Semua orang terdiam di ruangan itu. Ada yang menunduk sembari memegangi bibirnya. Ada melongo karena benar-benar berada dalam keadaan yang sulit. Sedangkan Marlena? Matanya mulai basah.
"Bagaimana ini, Ayah?" Marlena yang sudah tidak sanggup menanggung beban ini melimpahkan pada ayahnya.
"Kalau Ayah nurut kamu saja, Marlena. Tapi ada hal penting yang harus kamu ingat. Bahwa apa pun peninggalan dari orang tua bisa mendatangkan keberuntungan." Ayah memegang pundak Marlena. Tatapan matanya pada Marlena penuh makna.
Marlena mengangguk lalu melirik ke arah Maritha. Maritha hanya mengangguk kecil. Dia juga sama dengan yang lain, gelisah bimbang dan berada di posisi serba salah.
Marlena menarik napas dalam-dalam. Lalu kembali menatap Thomas yang masih menunggu keputusannya dengan rasa cemas.
"Kamu tahu, sulit sekali rasanya melepaskanmu di malam pernikahan kita ini, Thomas." Suara Marlena sudah terasa berat. Gundukan air mata di matanya semakin tebal. Thomas melihat itu, ikut berkaca-kaca. Dia tidak tega sebenarnya. Tetapi mau bagaimana lagi, dia harus mengambil cincin itu.
Paman Hisyam tiba-tiba maju dan berdiri di dekat mereka, "Apa kamu yakin, Thomas? Ini malam pernikahan kalian. Apa kalian bisa memastikan jika nanti semuanya akan baik-baik saja?" dia menyela ucapan Marlena.
Marlena menggigit bibir bawahnya. Tubuhnya seketika gemetaran usai mendengar ucapan Paman Hisyam.
"Paman, aku berjanji akan memastikan bahwa semuanya akan baik-baik saja. Percayalah padaku. Karena cincin itu akan membawa keberuntungan." Thomas mencoba meyakinkan Paman sekaligus semua orang yang ada di ruangan itu.

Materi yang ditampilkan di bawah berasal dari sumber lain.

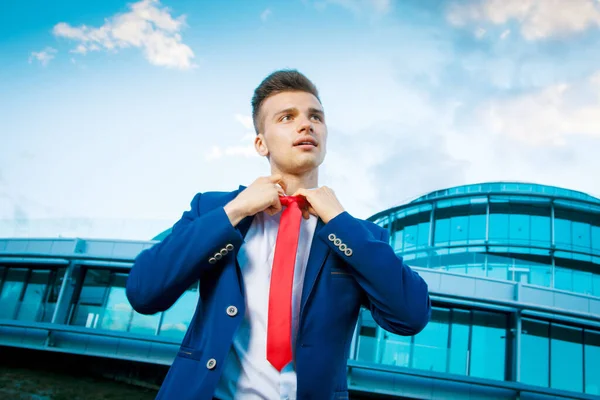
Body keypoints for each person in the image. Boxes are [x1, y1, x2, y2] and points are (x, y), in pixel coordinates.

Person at [126, 69, 431, 400]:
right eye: (287, 117)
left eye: (316, 117)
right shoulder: (214, 209)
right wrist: (236, 211)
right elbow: (144, 292)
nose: (306, 124)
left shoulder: (358, 235)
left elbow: (410, 316)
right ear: (261, 143)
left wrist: (340, 222)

Paman Hisyam terdiam. Di pikirannya dipenuhi dengan kegelisahan. Sebenarnya dia ingin melarang Thomas pergi. Akan tetapi tekadnya yang kuat, membuat Paman Hisyam hanya mengangguk pasrah pada akhirnya.

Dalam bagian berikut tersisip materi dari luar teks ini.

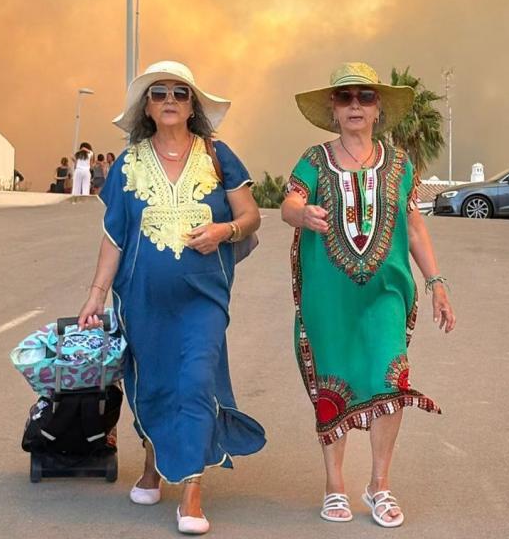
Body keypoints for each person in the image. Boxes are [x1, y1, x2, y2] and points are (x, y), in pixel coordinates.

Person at [77, 60, 264, 535]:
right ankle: (152, 465)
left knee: (196, 380)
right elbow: (114, 237)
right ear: (146, 106)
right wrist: (96, 295)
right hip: (142, 299)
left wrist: (224, 230)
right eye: (158, 93)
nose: (169, 101)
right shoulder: (129, 163)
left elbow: (251, 216)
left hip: (204, 297)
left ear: (192, 105)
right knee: (154, 382)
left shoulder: (218, 155)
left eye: (179, 93)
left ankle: (192, 493)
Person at [281, 62, 456, 528]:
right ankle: (334, 485)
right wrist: (302, 214)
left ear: (378, 109)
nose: (355, 105)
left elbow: (413, 226)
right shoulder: (314, 159)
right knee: (331, 383)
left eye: (365, 97)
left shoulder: (400, 165)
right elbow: (290, 202)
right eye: (345, 97)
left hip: (386, 294)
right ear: (333, 110)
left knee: (389, 378)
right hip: (328, 298)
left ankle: (380, 485)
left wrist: (436, 282)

"Baiklah, Thomas. Kami akan mengizinkanmu pulang. Berjanjilah padaku, Thomas. Jagalah dirimu baik-baik di perjalanan." Marlena menggenggam tangan Thomas erat-erat. Air matanya pun mengalir. Dia tidak mampu menahannya lagi.

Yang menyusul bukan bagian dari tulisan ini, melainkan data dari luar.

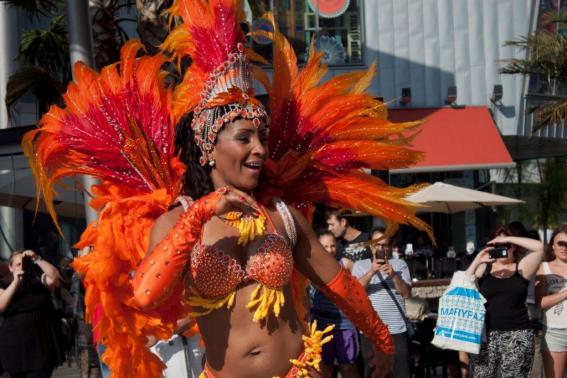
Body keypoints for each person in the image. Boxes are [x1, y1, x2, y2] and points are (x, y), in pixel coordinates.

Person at [23, 1, 433, 377]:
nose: (259, 149)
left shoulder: (281, 215)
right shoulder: (178, 219)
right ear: (208, 148)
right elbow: (145, 295)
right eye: (244, 138)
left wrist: (380, 338)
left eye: (262, 136)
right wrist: (199, 217)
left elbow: (338, 283)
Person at [465, 225, 544, 378]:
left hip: (517, 334)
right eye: (497, 245)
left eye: (506, 246)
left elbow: (539, 247)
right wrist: (478, 259)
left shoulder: (522, 267)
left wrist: (507, 238)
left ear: (514, 246)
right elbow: (464, 281)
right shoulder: (484, 267)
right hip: (485, 336)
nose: (502, 249)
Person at [353, 227, 413, 378]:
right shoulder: (360, 266)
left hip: (396, 328)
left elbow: (406, 294)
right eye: (376, 244)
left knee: (401, 371)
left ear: (390, 246)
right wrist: (372, 271)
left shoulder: (400, 265)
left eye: (384, 245)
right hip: (371, 330)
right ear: (371, 245)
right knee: (373, 372)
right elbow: (354, 292)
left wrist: (393, 275)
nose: (380, 248)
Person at [0, 250, 64, 378]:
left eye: (24, 263)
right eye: (18, 264)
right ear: (10, 267)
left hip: (40, 347)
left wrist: (37, 259)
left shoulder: (38, 278)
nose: (21, 267)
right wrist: (15, 283)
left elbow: (54, 277)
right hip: (14, 348)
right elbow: (1, 305)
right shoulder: (4, 284)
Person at [309, 231, 360, 378]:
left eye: (332, 246)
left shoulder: (345, 263)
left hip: (345, 324)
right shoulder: (311, 267)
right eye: (325, 246)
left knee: (348, 368)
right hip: (321, 325)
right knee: (325, 368)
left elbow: (359, 287)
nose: (330, 250)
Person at [535, 224, 567, 378]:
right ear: (553, 245)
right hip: (555, 332)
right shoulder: (544, 268)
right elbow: (540, 303)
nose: (564, 247)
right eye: (561, 243)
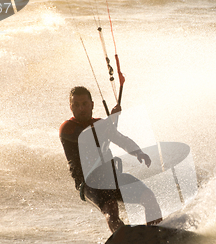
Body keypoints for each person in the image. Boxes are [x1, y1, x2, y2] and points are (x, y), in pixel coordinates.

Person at [59, 86, 162, 233]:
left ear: (92, 105)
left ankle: (156, 235)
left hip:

Thomas menarik tubuh Marlena dan memeluknya. Dia bisikan kata untuk menenangkan dan meyakinkan kekasihnya itu.
"Aku akan berjanji demi aku, demi kamu dan demi kita semua, Marlena." Thomas memegang kedua pipi Marlena. Jari-jarinya mengusap air mata Marlena yang terus-menerus mengucur.
Marlena mengangguk. Meskipun anggukan itu tidak mempunyai arti yang mendalam, dia tidak ingin membuat Thomas ragu. Biarkan Thomas pergi dengan penuh percaya diri dan tanpa sedikit pun keraguan di dalamnya, itulah yang diyakini Marlena.
***
Jam 3 pagi, Thomas sudah berada di bandara diantar Marlena dan Santos. Mereka masih menunggu sampai keberangkatan Thomas tiba.